══ Document passage ══

Writing about Writing

  I wrote this post three years ago. Now I live without my Mom’s voice and I am doing what I promised. I am working on a big project, writing a novel and my mind is playing on a big canvas.

My blog posts arrive quietly in my mind while I am cleaning, sorting or putzing around.

Thoughts develop, themes appear, and I want to talk about them. Sometimes I need to just sit quietly for a while and then my ideas arrive and start bubbling.

I thought I was going to write about love yesterday, but today I find myself writing about writing.

Writing is something that my Poor Mom misses.  Her thoughts bubble about and are delicious, metaphoric and deeply insightful, but she can’t write them down anymore.

I call her My Poor Mom now that Parkinson’s has taken over her life and fogged her hard working mind with apparitions and paralysis. All her life she was a woman with ideas and creative outlets; now she struggles to have a conversation.

We talk about blogging and writing a lot and she remembers her days when she wrote for an internet writing group called NerdNosh.   She wrote episodic memoirs of her life with the caveat that it would be good for her family to have those stories written down.  This was a very happy time for her; she had her own writing room where she would work on her albums and write her Nerdnosh remembrances.

This was as close to being an artist as my Mom got, and believe me, she could have been an artist. During one of our recent poetic, speculative and superbly honest conversations I told my Mom that she could have been a novelist (or painter or filmmaker).  Even now, her imagination and her ability to analyze her imagination are incredible.  When she woke from her weeks of semi-consciousness after her heart operation she told us all about the novels she had been writing while she was resting.

═══

◆ **Stated problem A**
Rewrite the blog post on writing starting with "I thought I" and going on through "them down anymore.", using "rich" in place of "delicious".
◆ **Stated problem B**
Finish out the next part of the blog post on writing, picking up right after its last sentence.

══ Provided data ══

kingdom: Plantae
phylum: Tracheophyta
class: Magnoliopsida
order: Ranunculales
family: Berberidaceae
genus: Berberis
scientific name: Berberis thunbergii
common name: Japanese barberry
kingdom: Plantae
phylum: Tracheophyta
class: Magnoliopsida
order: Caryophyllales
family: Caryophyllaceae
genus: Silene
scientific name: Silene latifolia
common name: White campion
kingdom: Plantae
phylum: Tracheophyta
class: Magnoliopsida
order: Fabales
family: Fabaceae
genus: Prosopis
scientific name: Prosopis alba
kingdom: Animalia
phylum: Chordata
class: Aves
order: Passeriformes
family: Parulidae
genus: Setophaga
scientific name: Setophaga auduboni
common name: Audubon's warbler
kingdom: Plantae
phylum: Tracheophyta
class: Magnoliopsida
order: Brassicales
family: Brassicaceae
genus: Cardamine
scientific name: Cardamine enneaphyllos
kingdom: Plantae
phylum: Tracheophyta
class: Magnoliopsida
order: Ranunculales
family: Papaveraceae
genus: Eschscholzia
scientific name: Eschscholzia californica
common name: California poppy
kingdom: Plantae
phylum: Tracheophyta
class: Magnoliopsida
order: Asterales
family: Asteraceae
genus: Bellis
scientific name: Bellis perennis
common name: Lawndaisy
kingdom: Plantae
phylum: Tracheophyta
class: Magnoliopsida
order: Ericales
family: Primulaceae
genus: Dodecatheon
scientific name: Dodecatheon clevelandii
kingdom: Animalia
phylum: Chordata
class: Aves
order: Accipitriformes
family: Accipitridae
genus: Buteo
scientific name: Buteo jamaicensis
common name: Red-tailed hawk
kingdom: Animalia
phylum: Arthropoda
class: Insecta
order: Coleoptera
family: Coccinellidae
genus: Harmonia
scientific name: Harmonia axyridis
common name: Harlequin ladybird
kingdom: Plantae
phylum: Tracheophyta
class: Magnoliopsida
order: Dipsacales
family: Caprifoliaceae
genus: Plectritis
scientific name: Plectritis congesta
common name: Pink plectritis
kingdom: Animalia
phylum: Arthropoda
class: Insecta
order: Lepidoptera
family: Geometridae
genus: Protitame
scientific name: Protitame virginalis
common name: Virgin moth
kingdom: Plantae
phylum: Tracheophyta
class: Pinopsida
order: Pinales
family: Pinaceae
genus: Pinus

═══

◆ **Expected output A**
I thought I was going to write about love yesterday, but today I find myself writing about writing.

Writing is something that my Poor Mom misses.  Her thoughts bubble about and are rich, metaphoric and deeply insightful, but she can’t write them down anymore.

◆ **Expected output B**
Recently her mind has been creating stories to accompany the hallucinations that crowd into her life. She told me that it is tiring living in the middle of a film set as people are always moving things and putting labels on things.  Even after I confirmed that this was just her own personal apparitions, she went on to tell me that the theme of the film was quite interesting, as if she was writing a film review. “It is all about the dark spaces of nothingness between the frames” she said. I said, “Mom, you are blowing my mind”, and she laughed.

And we went on to talk about why women find it so hard to take themselves seriously as writers or artists.  She told me that her life as she was living it right now would be a good premise for a novel. “I’d make an interesting character”, she said.  As a busy mom she told stories, painted, drew, and played the piano. She surrounded her children with creativity, worked as a journalist, an administrator and an agent. But she never created a story that was parallel and separate from her.

We wondered together what type of personality it took to sacrifice time and energy to a novel. We know that men and women do it all the time, even women with children, (which is truly remarkable) but we wondered what it is that drives them to produce purely fictional material.

What stops so many of us from grasping the full title, or aiming for the highest achievement? Can I create more than patches on a quilt of my life stories, or ‘mere light nothings’ as my Mom calls it? I feel that being a fiction writer may require a bigger ego than I have, or possibly, more mental discipline and stamina. But as I near the age of fifty I know that I not only have a perfectly good ego, but stamina and discipline.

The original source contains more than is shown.